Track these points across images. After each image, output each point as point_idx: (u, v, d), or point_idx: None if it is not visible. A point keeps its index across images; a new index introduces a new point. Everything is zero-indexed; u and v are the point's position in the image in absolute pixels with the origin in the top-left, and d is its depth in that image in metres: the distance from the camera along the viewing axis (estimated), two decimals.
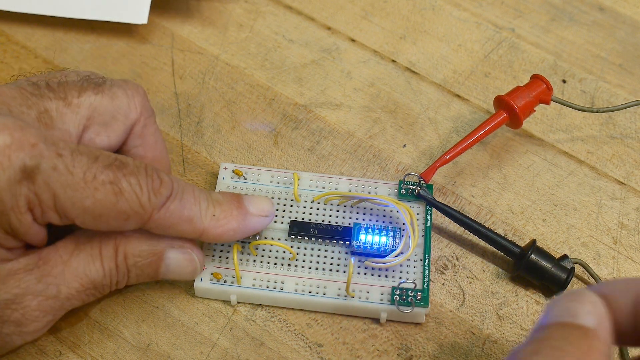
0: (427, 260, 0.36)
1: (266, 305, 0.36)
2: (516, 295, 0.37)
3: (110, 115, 0.33)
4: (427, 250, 0.36)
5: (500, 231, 0.39)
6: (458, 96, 0.44)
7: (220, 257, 0.36)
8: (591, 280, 0.37)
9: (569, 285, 0.36)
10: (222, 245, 0.36)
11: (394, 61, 0.45)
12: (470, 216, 0.37)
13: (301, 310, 0.36)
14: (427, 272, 0.36)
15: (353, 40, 0.46)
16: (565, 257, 0.36)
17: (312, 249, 0.37)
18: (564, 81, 0.45)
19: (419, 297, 0.35)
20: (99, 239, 0.32)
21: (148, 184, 0.31)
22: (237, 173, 0.39)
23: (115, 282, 0.33)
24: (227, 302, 0.36)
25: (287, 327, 0.35)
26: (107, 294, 0.35)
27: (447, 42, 0.46)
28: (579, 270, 0.37)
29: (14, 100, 0.31)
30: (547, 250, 0.37)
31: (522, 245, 0.37)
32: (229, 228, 0.33)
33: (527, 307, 0.36)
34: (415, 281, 0.35)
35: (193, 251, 0.34)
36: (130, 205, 0.30)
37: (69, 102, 0.32)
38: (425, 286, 0.35)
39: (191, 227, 0.32)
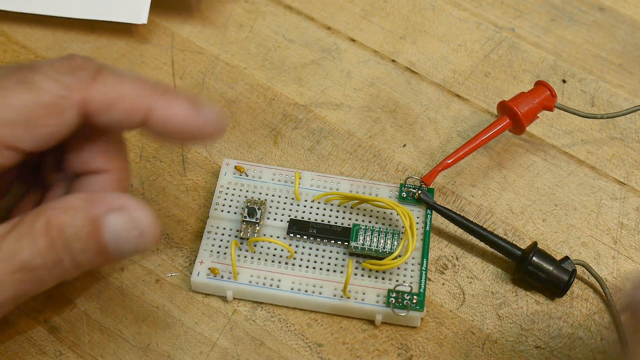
0: (425, 264, 0.36)
1: (266, 305, 0.36)
2: (516, 295, 0.37)
3: None
4: (425, 254, 0.36)
5: (500, 231, 0.39)
6: (458, 96, 0.44)
7: (218, 252, 0.36)
8: (592, 280, 0.37)
9: (570, 287, 0.36)
10: (221, 240, 0.37)
11: (394, 61, 0.45)
12: (470, 218, 0.37)
13: (301, 310, 0.36)
14: (424, 276, 0.36)
15: (353, 40, 0.46)
16: (566, 258, 0.36)
17: (311, 248, 0.37)
18: (564, 81, 0.45)
19: (414, 301, 0.35)
20: (31, 216, 0.28)
21: (66, 64, 0.28)
22: (238, 169, 0.39)
23: (56, 262, 0.28)
24: (227, 302, 0.36)
25: (287, 327, 0.35)
26: (81, 281, 0.33)
27: (447, 42, 0.46)
28: (580, 271, 0.37)
29: None
30: (548, 251, 0.37)
31: (523, 247, 0.37)
32: (181, 113, 0.29)
33: (527, 307, 0.36)
34: (411, 284, 0.35)
35: (135, 211, 0.29)
36: (54, 91, 0.27)
37: None
38: (421, 290, 0.35)
39: (135, 104, 0.29)
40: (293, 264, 0.36)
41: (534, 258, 0.36)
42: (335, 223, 0.37)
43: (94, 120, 0.29)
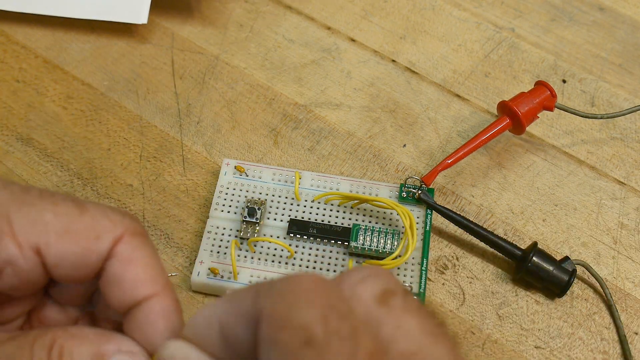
0: (425, 264, 0.36)
1: None
2: (516, 295, 0.37)
3: None
4: (425, 254, 0.36)
5: (500, 231, 0.39)
6: (458, 96, 0.44)
7: (218, 252, 0.36)
8: (592, 280, 0.37)
9: (570, 287, 0.36)
10: (221, 240, 0.36)
11: (394, 61, 0.45)
12: (470, 218, 0.37)
13: None
14: (424, 275, 0.36)
15: (353, 40, 0.46)
16: (566, 258, 0.36)
17: (311, 248, 0.37)
18: (564, 81, 0.45)
19: None
20: (38, 331, 0.27)
21: (117, 209, 0.27)
22: (238, 169, 0.39)
23: None
24: None
25: None
26: None
27: (447, 42, 0.46)
28: (580, 271, 0.37)
29: None
30: (548, 251, 0.37)
31: (524, 247, 0.37)
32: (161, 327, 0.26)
33: (527, 307, 0.36)
34: (411, 284, 0.35)
35: None
36: (98, 217, 0.27)
37: None
38: (421, 290, 0.35)
39: (142, 286, 0.27)
40: (293, 264, 0.36)
41: (534, 258, 0.36)
42: (335, 223, 0.37)
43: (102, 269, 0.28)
========
### Assigned task:
If pictures appear among the records, do not carry them over; retype the rest exactly.

### Result:
Track these points across images. After each image, output each point as point_idx: (u, v, d), or point_idx: None if it is not visible. A point keeps its index across images; a new index introduces a new point. Everything is zero-indexed; u and v are the point's position in the image in absolute pixels with the origin in the top-left, and d is its depth in that image in metres: the distance from the camera along the viewing axis (estimated), two decimals.
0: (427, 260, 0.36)
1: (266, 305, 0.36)
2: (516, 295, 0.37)
3: (110, 115, 0.33)
4: (427, 250, 0.36)
5: (500, 231, 0.39)
6: (458, 96, 0.44)
7: (220, 257, 0.36)
8: (591, 280, 0.37)
9: (569, 285, 0.36)
10: (222, 245, 0.36)
11: (394, 61, 0.45)
12: (470, 216, 0.37)
13: (301, 310, 0.36)
14: (427, 272, 0.36)
15: (353, 40, 0.46)
16: (565, 257, 0.36)
17: (312, 249, 0.37)
18: (564, 81, 0.45)
19: (419, 297, 0.35)
20: (99, 239, 0.32)
21: (148, 184, 0.31)
22: (237, 173, 0.39)
23: (115, 282, 0.33)
24: (227, 302, 0.36)
25: (287, 327, 0.35)
26: (107, 294, 0.35)
27: (447, 42, 0.46)
28: (579, 270, 0.37)
29: (14, 100, 0.31)
30: (547, 250, 0.37)
31: (522, 245, 0.37)
32: (229, 228, 0.33)
33: (527, 307, 0.36)
34: (415, 281, 0.35)
35: (193, 251, 0.34)
36: (130, 205, 0.30)
37: (69, 102, 0.32)
38: (425, 286, 0.35)
39: (191, 227, 0.32)
0: (425, 264, 0.36)
1: (266, 305, 0.36)
2: (516, 295, 0.37)
3: None
4: (425, 254, 0.36)
5: (500, 231, 0.39)
6: (458, 96, 0.44)
7: (218, 252, 0.36)
8: (592, 280, 0.37)
9: (570, 287, 0.36)
10: (221, 240, 0.37)
11: (394, 61, 0.45)
12: (470, 218, 0.37)
13: (301, 310, 0.36)
14: (424, 276, 0.36)
15: (353, 40, 0.46)
16: (566, 258, 0.36)
17: (311, 248, 0.37)
18: (564, 81, 0.45)
19: (414, 301, 0.35)
20: (31, 216, 0.28)
21: (66, 64, 0.28)
22: (238, 169, 0.39)
23: (56, 262, 0.28)
24: (227, 302, 0.36)
25: (287, 327, 0.35)
26: (81, 281, 0.33)
27: (447, 42, 0.46)
28: (580, 271, 0.37)
29: None
30: (548, 251, 0.37)
31: (523, 247, 0.37)
32: (181, 113, 0.29)
33: (527, 307, 0.36)
34: (411, 284, 0.35)
35: (135, 211, 0.29)
36: (54, 91, 0.27)
37: None
38: (421, 290, 0.35)
39: (135, 104, 0.29)
40: (293, 264, 0.36)
41: (534, 258, 0.36)
42: (335, 223, 0.37)
43: (94, 120, 0.29)
0: (425, 264, 0.36)
1: None
2: (516, 295, 0.37)
3: None
4: (425, 254, 0.36)
5: (500, 231, 0.39)
6: (458, 96, 0.44)
7: (218, 252, 0.36)
8: (592, 280, 0.37)
9: (570, 287, 0.36)
10: (221, 240, 0.36)
11: (394, 61, 0.45)
12: (470, 218, 0.37)
13: None
14: (424, 275, 0.36)
15: (353, 40, 0.46)
16: (566, 258, 0.36)
17: (311, 248, 0.37)
18: (564, 81, 0.45)
19: None
20: (38, 331, 0.27)
21: (117, 209, 0.27)
22: (238, 169, 0.39)
23: None
24: None
25: None
26: None
27: (447, 42, 0.46)
28: (580, 271, 0.37)
29: None
30: (548, 251, 0.37)
31: (524, 247, 0.37)
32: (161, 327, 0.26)
33: (527, 307, 0.36)
34: (411, 284, 0.35)
35: None
36: (98, 217, 0.27)
37: None
38: (421, 290, 0.35)
39: (142, 286, 0.27)
40: (293, 264, 0.36)
41: (534, 258, 0.36)
42: (335, 223, 0.37)
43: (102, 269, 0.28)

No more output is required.